In this chapter the authors introduce SaM, a split and merge algorithm for frequent item set mining. Its core advantages are its extremely simple data structure and processing scheme, which not only make it very easy to implement, but also fairly easy to execute on external storage, thus rendering it a highly useful method if the data to mine cannot be loaded into main memory. Furthermore, the authors present extensions of this algorithm, which allow for approximate or “fuzzy” frequent item set mining in the sense that missing items can be inserted into transactions with a user-specified penalty. Finally, they present experiments comparing their new method with classical frequent item set mining algorithms (like Apriori, Eclat and FP-growth) and with the approximate frequent item set mining version of RElim (an algorithm the authors proposed in an earlier paper and improved in the meantime).
Frequent Item Set Mining
Frequent item set mining is a data analysis method that was originally developed for market basket analysis.
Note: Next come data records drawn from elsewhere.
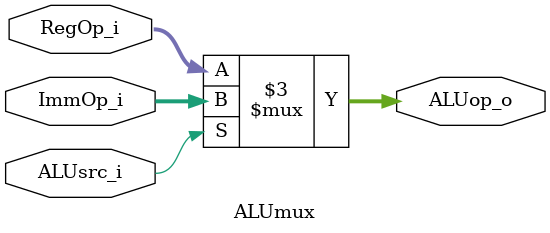
<source format=sv>
module ALUmux(
    input [31:0] RegOp_i,
    input [31:0] ImmOp_i,
    input ALUsrc_i,
    output reg [31:0] ALUop_o
);

always_comb begin
    if(ALUsrc_i) ALUop_o = ImmOp_i;
    else ALUop_o = RegOp_i;
end 

endmodule 

</source>
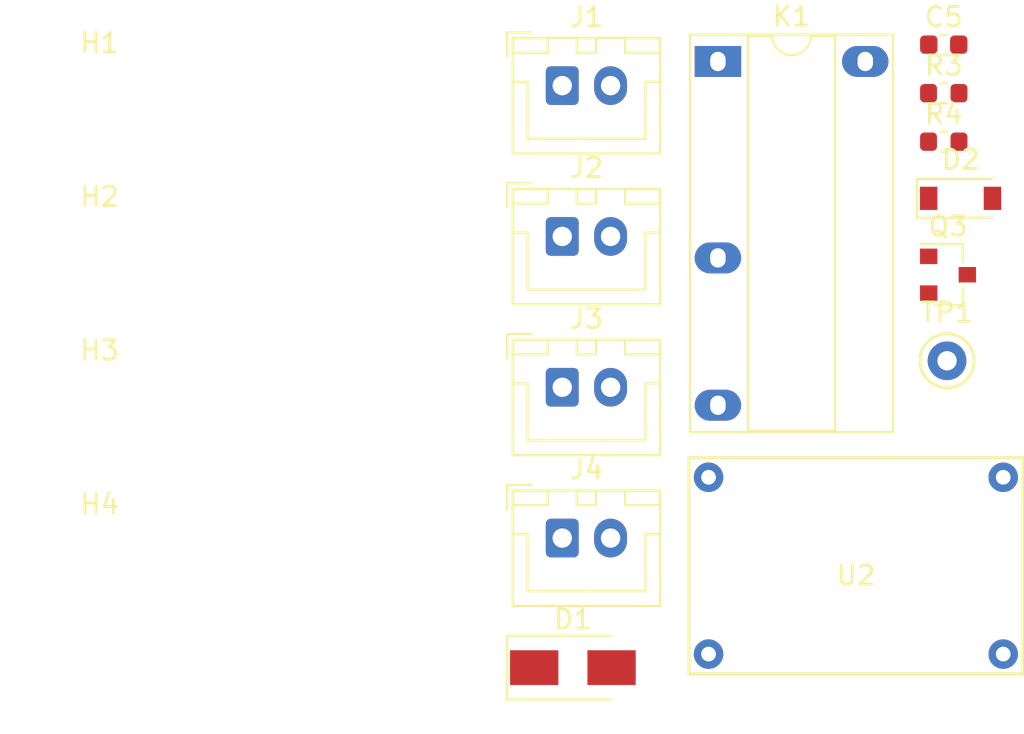
<source format=kicad_pcb>
(kicad_pcb (version 20230410) (generator pcbnew)

  (general
    (thickness 1.6)
  )

  (paper "A4")
  (layers
    (0 "F.Cu" signal)
    (31 "B.Cu" signal)
    (32 "B.Adhes" user "B.Adhesive")
    (33 "F.Adhes" user "F.Adhesive")
    (34 "B.Paste" user)
    (35 "F.Paste" user)
    (36 "B.SilkS" user "B.Silkscreen")
    (37 "F.SilkS" user "F.Silkscreen")
    (38 "B.Mask" user)
    (39 "F.Mask" user)
    (40 "Dwgs.User" user "User.Drawings")
    (41 "Cmts.User" user "User.Comments")
    (42 "Eco1.User" user "User.Eco1")
    (43 "Eco2.User" user "User.Eco2")
    (44 "Edge.Cuts" user)
    (45 "Margin" user)
    (46 "B.CrtYd" user "B.Courtyard")
    (47 "F.CrtYd" user "F.Courtyard")
    (48 "B.Fab" user)
    (49 "F.Fab" user)
    (50 "User.1" user)
    (51 "User.2" user)
    (52 "User.3" user)
    (53 "User.4" user)
    (54 "User.5" user)
    (55 "User.6" user)
    (56 "User.7" user)
    (57 "User.8" user)
    (58 "User.9" user)
  )

  (setup
    (pad_to_mask_clearance 0)
    (pcbplotparams
      (layerselection 0x00010fc_ffffffff)
      (plot_on_all_layers_selection 0x0000000_00000000)
      (disableapertmacros false)
      (usegerberextensions false)
      (usegerberattributes true)
      (usegerberadvancedattributes true)
      (creategerberjobfile true)
      (dashed_line_dash_ratio 12.000000)
      (dashed_line_gap_ratio 3.000000)
      (svgprecision 4)
      (plotframeref false)
      (viasonmask false)
      (mode 1)
      (useauxorigin false)
      (hpglpennumber 1)
      (hpglpenspeed 20)
      (hpglpendiameter 15.000000)
      (pdf_front_fp_property_popups true)
      (pdf_back_fp_property_popups true)
      (dxfpolygonmode true)
      (dxfimperialunits true)
      (dxfusepcbnewfont true)
      (psnegative false)
      (psa4output false)
      (plotreference true)
      (plotvalue true)
      (plotinvisibletext false)
      (sketchpadsonfab false)
      (subtractmaskfromsilk false)
      (outputformat 1)
      (mirror false)
      (drillshape 1)
      (scaleselection 1)
      (outputdirectory "")
    )
  )

  (net 0 "")
  (net 1 "+5V")
  (net 2 "GND")
  (net 3 "Net-(D1-A)")
  (net 4 "Net-(D2-A)")
  (net 5 "+12V")
  (net 6 "Net-(J3-Pin_1)")
  (net 7 "Relay")
  (net 8 "Net-(Q3-G)")

  (footprint "MountingHole:MountingHole_3.2mm_M3" (layer "F.Cu") (at 36.576 74.346))

  (footprint "Diode_SMD:D_SMA" (layer "F.Cu") (at 61.056 86.552))

  (footprint "Capacitor_SMD:C_0603_1608Metric" (layer "F.Cu") (at 80.236 54.332))

  (footprint "TestPoint:TestPoint_Keystone_5000-5004_Miniature" (layer "F.Cu") (at 80.406 70.682))

  (footprint "MountingHole:MountingHole_3.2mm_M3" (layer "F.Cu") (at 36.576 66.396))

  (footprint "modules:DSN-MINI-360" (layer "F.Cu") (at 75.692 81.28))

  (footprint "Connector_JST:JST_XH_B2B-XH-A_1x02_P2.50mm_Vertical" (layer "F.Cu") (at 60.506 56.452))

  (footprint "Package_TO_SOT_SMD:SOT-23" (layer "F.Cu") (at 80.456 66.232))

  (footprint "Resistor_SMD:R_0603_1608Metric" (layer "F.Cu") (at 80.236 59.352))

  (footprint "MountingHole:MountingHole_3.2mm_M3" (layer "F.Cu") (at 36.576 82.296))

  (footprint "MountingHole:MountingHole_3.2mm_M3" (layer "F.Cu") (at 36.576 58.446))

  (footprint "Diode_SMD:D_SOD-123" (layer "F.Cu") (at 81.106 62.282))

  (footprint "Connector_JST:JST_XH_B2B-XH-A_1x02_P2.50mm_Vertical" (layer "F.Cu") (at 60.506 72.052))

  (footprint "Connector_JST:JST_XH_B2B-XH-A_1x02_P2.50mm_Vertical" (layer "F.Cu") (at 60.506 79.852))

  (footprint "modules:DIL-relay" (layer "F.Cu") (at 68.556 55.202))

  (footprint "Connector_JST:JST_XH_B2B-XH-A_1x02_P2.50mm_Vertical" (layer "F.Cu") (at 60.506 64.252))

  (footprint "Resistor_SMD:R_0603_1608Metric" (layer "F.Cu") (at 80.236 56.842))

)

</source>
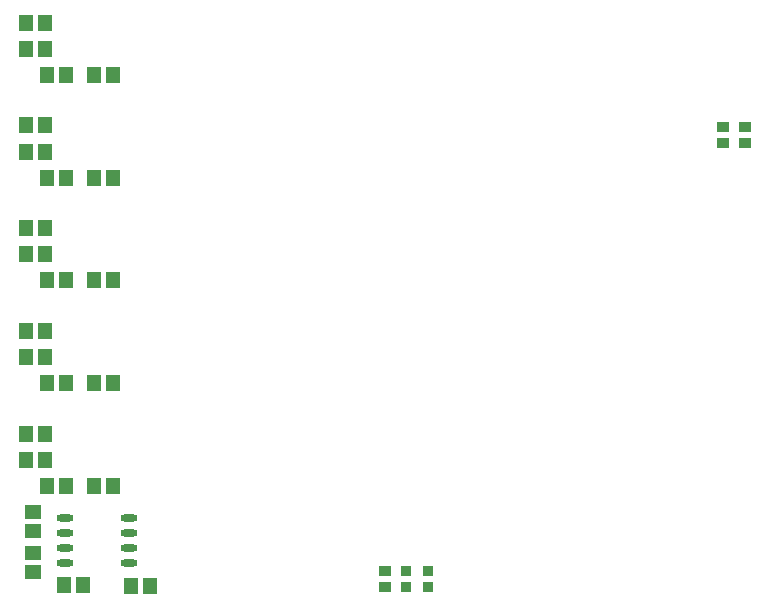
<source format=gbr>
%TF.GenerationSoftware,Altium Limited,Altium Designer,18.1.9 (240)*%
G04 Layer_Color=128*
%FSLAX26Y26*%
%MOIN*%
%TF.FileFunction,Paste,Bot*%
%TF.Part,Single*%
G01*
G75*
%TA.AperFunction,SMDPad,CuDef*%
%ADD12R,0.051181X0.055118*%
%ADD13R,0.039370X0.035433*%
%ADD27O,0.057087X0.023622*%
%ADD28R,0.055118X0.051181*%
%ADD50R,0.037402X0.033465*%
D12*
X4125983Y5646005D02*
D03*
X4188975D02*
D03*
X4125983Y5559223D02*
D03*
X4188975D02*
D03*
X4194881Y5472441D02*
D03*
X4257873D02*
D03*
X4125983Y5303485D02*
D03*
X4188975D02*
D03*
X4125983Y5216703D02*
D03*
X4188975D02*
D03*
X4194883Y5129921D02*
D03*
X4257875D02*
D03*
X4125983Y4960966D02*
D03*
X4188977D02*
D03*
X4125985Y4874184D02*
D03*
X4188977D02*
D03*
X4314961Y4456693D02*
D03*
X4251968D02*
D03*
X4194881Y4787401D02*
D03*
X4257873D02*
D03*
X4539370Y4452756D02*
D03*
X4476378D02*
D03*
X4352363Y4787401D02*
D03*
X4415355D02*
D03*
X4352363Y5129921D02*
D03*
X4415355D02*
D03*
X4352363Y5472439D02*
D03*
X4415355D02*
D03*
X4125985Y5901743D02*
D03*
X4188977D02*
D03*
X4125985Y5988525D02*
D03*
X4188977D02*
D03*
X4194881Y5814961D02*
D03*
X4257873D02*
D03*
X4352363D02*
D03*
X4415355D02*
D03*
X4125983Y6244260D02*
D03*
X4188977D02*
D03*
X4194881Y6157478D02*
D03*
X4257875D02*
D03*
X4125983Y6331042D02*
D03*
X4188975D02*
D03*
X4352361Y6157478D02*
D03*
X4415353D02*
D03*
D13*
X6448819Y5983268D02*
D03*
Y5930118D02*
D03*
X6523621Y5983269D02*
D03*
Y5930118D02*
D03*
X5322834Y4449803D02*
D03*
Y4502953D02*
D03*
D27*
X4469488Y4681298D02*
D03*
Y4631298D02*
D03*
Y4581298D02*
D03*
Y4531298D02*
D03*
X4254922Y4681298D02*
D03*
Y4631298D02*
D03*
Y4581298D02*
D03*
Y4531298D02*
D03*
D28*
X4149606Y4500000D02*
D03*
Y4562992D02*
D03*
X4149607Y4637796D02*
D03*
Y4700788D02*
D03*
D50*
X5393701Y4450788D02*
D03*
Y4501968D02*
D03*
X5464566Y4501969D02*
D03*
Y4450787D02*
D03*
%TF.MD5,2053902ad4e661158716dee89b79e525*%
M02*

</source>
It aims at finding regularities in the shopping behavior of the customers of supermarkets, mail-order companies and online shops. In particular, it tries to identify sets of products that are frequently bought together. Once identified, such sets of associated products may be exploited to optimize the organization of the products on the shelves of a supermarket or on the pages of a mail-order catalog or web shop, may be used to suggest other products a customer could be interested in, or may give hints which products may conveniently be bundled.